Heh. I think maybe I’m related to you people.

I have a head for useless information as well, and a complete inability to remember my Social Security number (actually, that’s not true - I know mine, my husband’s, my daughter’s and two of my five brothers’ numbers. Why, I don’t know, I just do.) I do forget relatively important stuff though, while retaining volumes of trivia.

And I’m also a pretty good BSer, so occasionally, when stumped, I will make up an answer. So far I’ve only been caught at it once, when a friend who was listening intently to my explanation of some chemical reaction suddenly caught my eye and said, “You’re making this up, aren’t you?” I was so far out of my realm of actual knowledge that I said, “Um. Yeah.”

I love pulling obscure information out of nowhere. (I also love snowing people with fake trivia, but the real stuff is better).
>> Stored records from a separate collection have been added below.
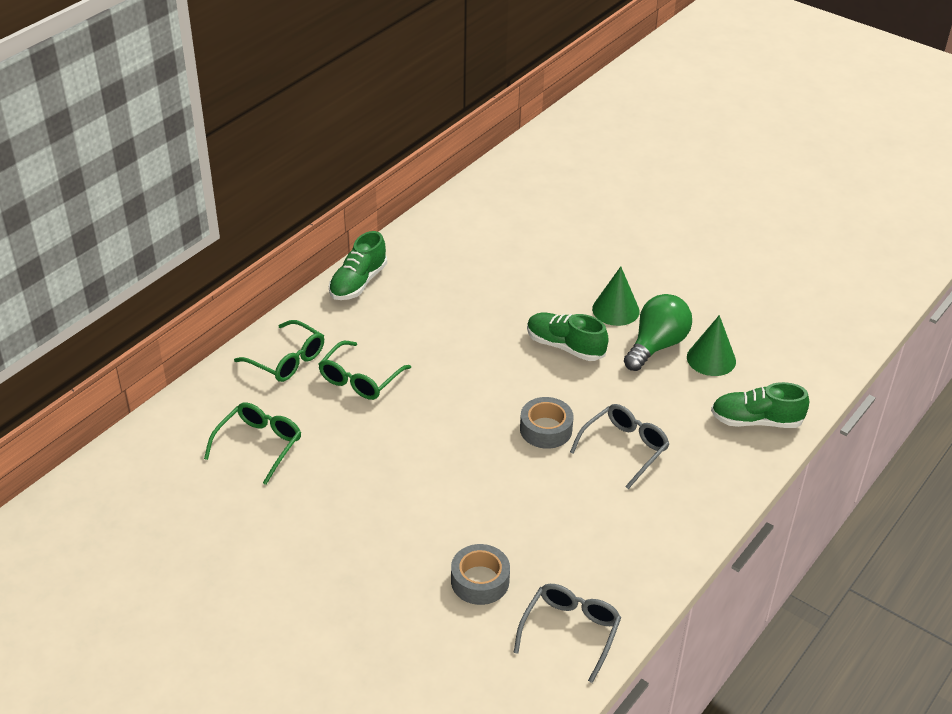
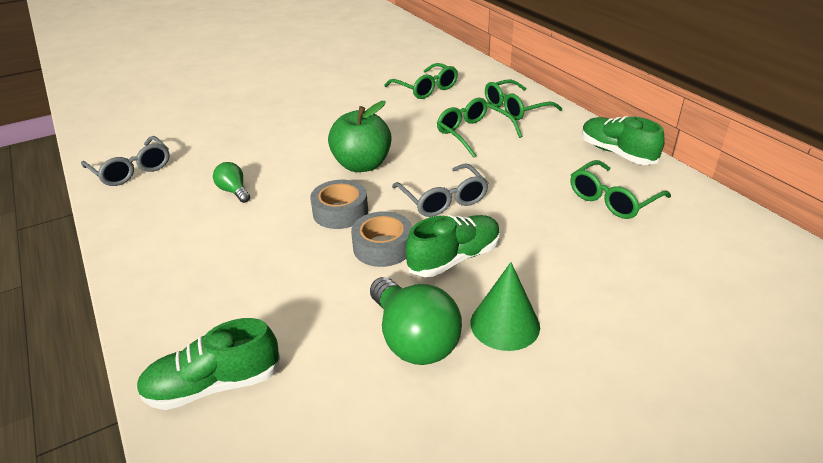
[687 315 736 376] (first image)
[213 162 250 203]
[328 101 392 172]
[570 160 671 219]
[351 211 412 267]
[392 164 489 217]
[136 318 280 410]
Possibly my finest moment in this regard came while watching (Lady help me) Poltergeist: The Legacy with a friend. A character was poring over an ancient document that he was trying to decipher, but he didn’t recognize the script. At one point there was a brief, clear shot of the document. I confidently announced:

“The fool! It’s obviously mirror-reversed Aramaic.”
<friend gives me a strange look>
<Character looks thoughtful, holds up a mirror by the page, and begins translating>
Character: “It’s Aramaic!”

My friend went all googly-eyed and insisted that I couldn’t have known that, as it was a brand-new episode. In turn, I insisted that it was obvious, and furthermore, proof that the props crew for the show was better than the writers (no great challenge, that).

Congrats, Balance! I’ve managed a few like that, but not with such perfect timing.

I also have a head full of miscellaneous stuff (see my sig), and have been know to BS from time to time. Usually I try to taking it farther and farther out until the victim has to notice. Sometimes that doesn’t work - the victim just takes the craziest stuff, until I have to relent.